Charlotte County Sheriff Royal Freeman is warning citizens about an increase in scams that have been reported in the area recently.

“As this is the time of the year that there is an increase in targeting many citizens, Freeman said. “We encourage our citizens to beware and report a scam”.

Freeman said if citizens receive a suspicious call, email, text message, computer/smartphone pop-up, or another type of contact that they believe may be a scam or think they may have been the victim of a scam, they should report it.

A study by Better Business Bureau and the Stanford Center for Longevity revealed that around 53% of all people scammers approach would engage, while the other 47% immediately will become suspicious and ignore the approach.

According to Freeman, the following list is common types of scams being seen in the area.

• A supposed police officer with a local law enforcement department calls explaining that you have missed court and must pay a fine immediately or you will be arrested.

• An alleged utility company calls stating that you are past due, and your services will be shut off if you do not pay immediately.

• A person pretending to be an attorney or bondsman calls stating that a grandchild has been arrested and needs money for an attorney or bond.

• A fake IRS Agent calls stating you owe back taxes and will be arrested if you do not pay immediately.

• A scammer sends an email to the secretary or accounting staff of a faith-based organization that appears to be from the leader of the organization requesting payment be made to another bank.

• Caller states that you have missed jury duty and must pay a fine or immediately or be arrested.

• Caller states that you have won the lottery or sweepstakes or can receive a loan or grant and have to prepay taxes or shipping fees in order to receive the funds or other prizes.

• You are contacted by a person supposedly representing a friend or family member who advises they have traveled out of town and got mugged, injured or arrested and need you to send money.

• You contacted someone online selling an item, and they request payment up front (typically via wire transfer or prepaid debit or gift card) with the promise to provide shipping/transportation details after the payment is received.

• You receive a bill in the mail from a credit card company that you did not open an account with-this could also be an indicator of identity theft.

• You receive a pop-up window on your computer telling you that there is something wrong with your computer and they can repair it remotely for a charge.

• You receive payment for a service or item that exceeds the sale price and are told to send the difference back to the purchaser via wire transfer or prepaid debit or gift cards.

• Romance scams are frauds that are initiated online and prey on vulnerable people.
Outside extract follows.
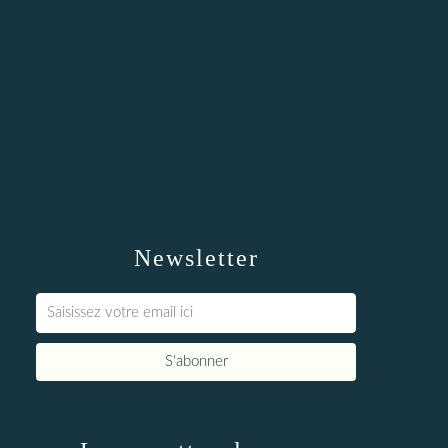
Newsletter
Criminals create fake online profiles and attempt to get victims emotionally invested, so the victim is comfortable sending money to them.

• You receive a call telling you that your social security number has been suspended. They may ask you to confirm your social security number and/or withdraw money from your bank account and obtain gift cards. Many of these calls spoof the Social Security Administration’s phone number so that it appears to be a legitimate call.

In the U.S., one in 10 adults will fall victim to a scam or fraud every year. In 2018, internet-enabled theft, fraud, and exploitation were responsible for a massive $2.7 billion in financial losses. In 2019 phishing attempts grew by 65%.